The TLS protocol is the successor to the Secure Sockets Layer (SSL)
protocol; the two are identical with regard to the following
documentation. I mention SSL primarily to catch folks doing web
searches using the old protocol name.
See the included sendmail.mc (and submit.mc) for the (disabled by
default) configuration parameters required for TLS to work (confCACERT
and so forth). Additionally, the sendmail binary will need to be
compiled with STARTTLS support:
$ sendmail -d0 < /dev/null | grep -i tls
PIPELINING SCANF STARTTLS TCPWRAPPERS USERDB XDEBUG
Certifying this Server with TLS
A TLS certificate should be generated for the host Sendmail runs as
(e.g. mail.example.org).
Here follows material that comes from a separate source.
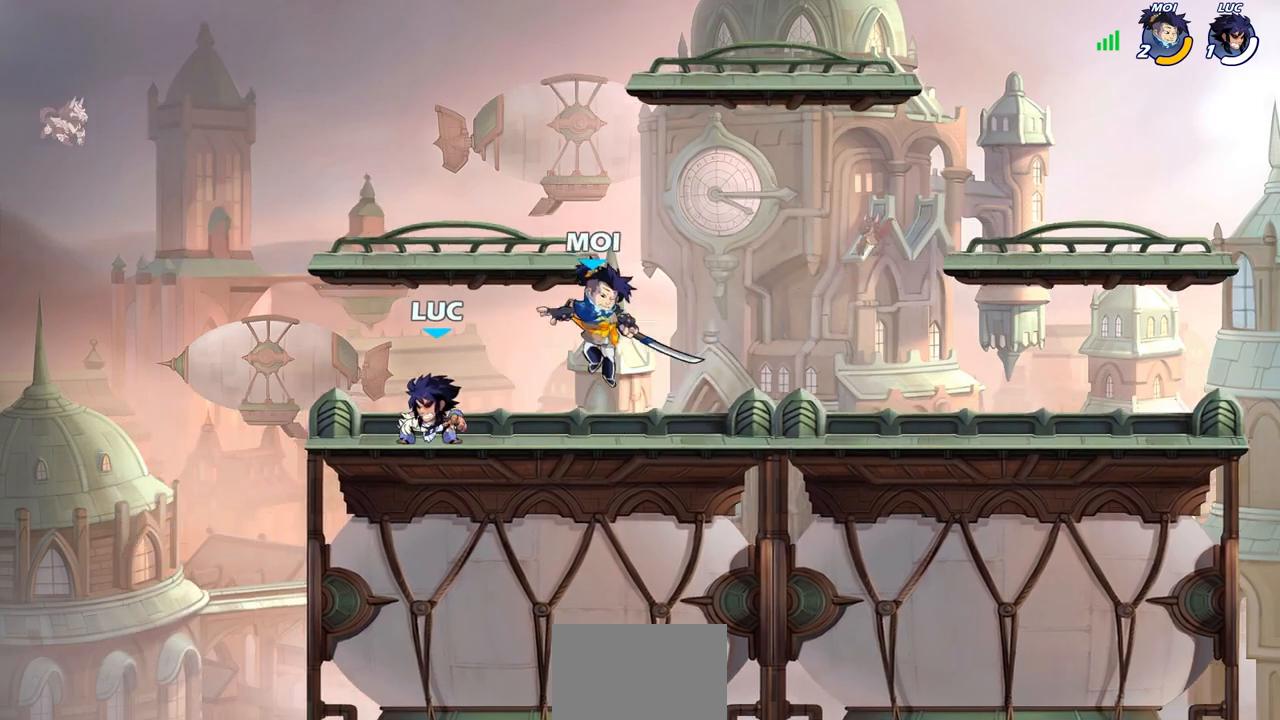
{"buttons": ["CROSS"], "left_stick": "up-right", "right_stick": "center", "events": [[33, "left_stick", "left"], [100, "CROSS", "down"], [183, "R2", "down"], [250, "CROSS", "up"], [300, "left_stick", "up-right"], [333, "R2", "up"], [483, "CROSS", "down"]]}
Self-signed certificates are easy to setup,
but may have security issues with clients that do not allow one to
accept/review the certificate. Other options are to setup your own
Certificate Authority (CA) or to get your certificate from a
third-party CA:
http://directory.google.com/Top/Computers/Security/Public_Key_Infrastructure/PKIX/Tools_and_Services/Third_Party_Certificate_Authorities/
The Makefile in this directory will help in the generation of keys and
certificates; the rules are as follows. Dependancies are handled
properly (the csr and self rules call rsa if no keyfile is found).
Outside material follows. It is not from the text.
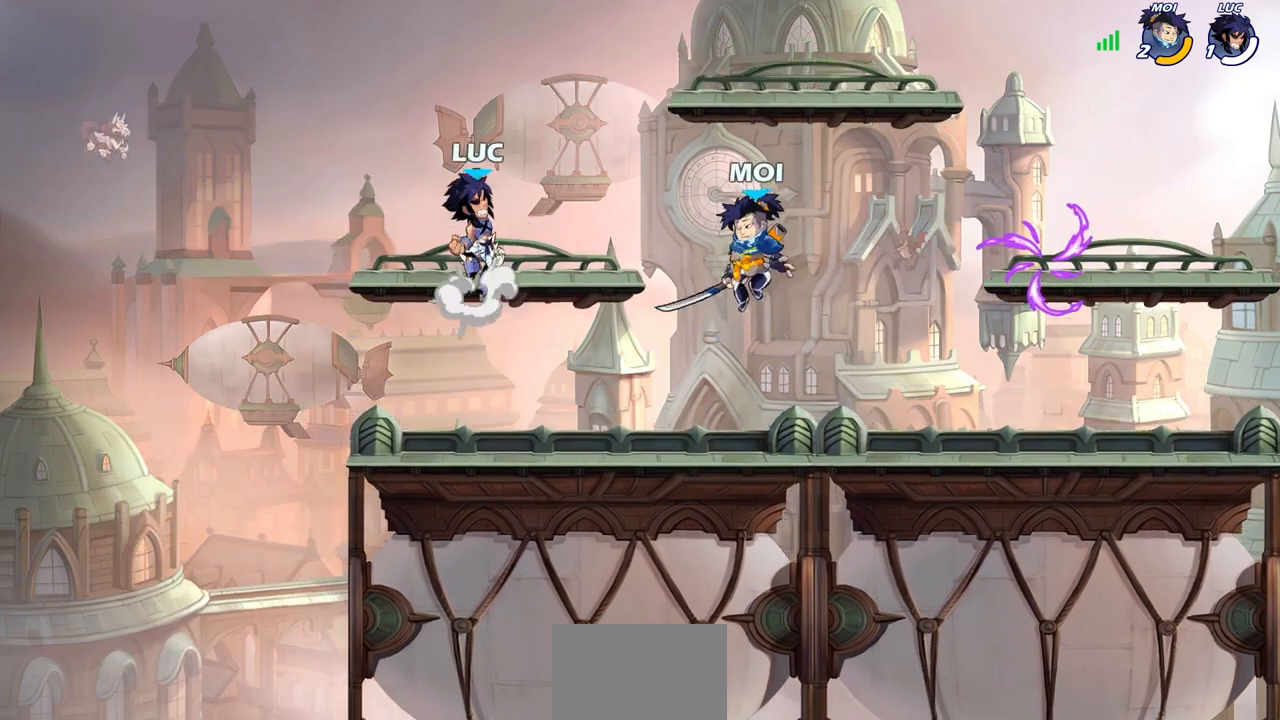
{"buttons": [], "left_stick": "up", "right_stick": "center", "events": [[50, "CROSS", "up"], [133, "left_stick", "left"], [233, "left_stick", "down-left"], [500, "left_stick", "up"]]}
make csr creates "certificate signing request" for a CA
make self creates self-signed certificate
make rsa generates RSA key (above rules more practical)
make fingerprint shows checksum of certificate file (if any).
So, to create a certificate signing request to be sent to a CA, run
the following command in the /etc/mail/certs directory:
# make csr
The csr and self rules will solicit various required parameters. Fill
out your Country and so forth properly; "Common Name" should be the
fully qualified hostname of the machine your are generating the
certificate for. This is important for servers that get connected to
from GUI clients that compare such data to the hostname they are
connecting to.
Common Name (eg, YOUR name) []:mail.example.org
The contents of the generated host.csr need to be transfered to the CA
to processing somehow (e.g. pasted into a website form).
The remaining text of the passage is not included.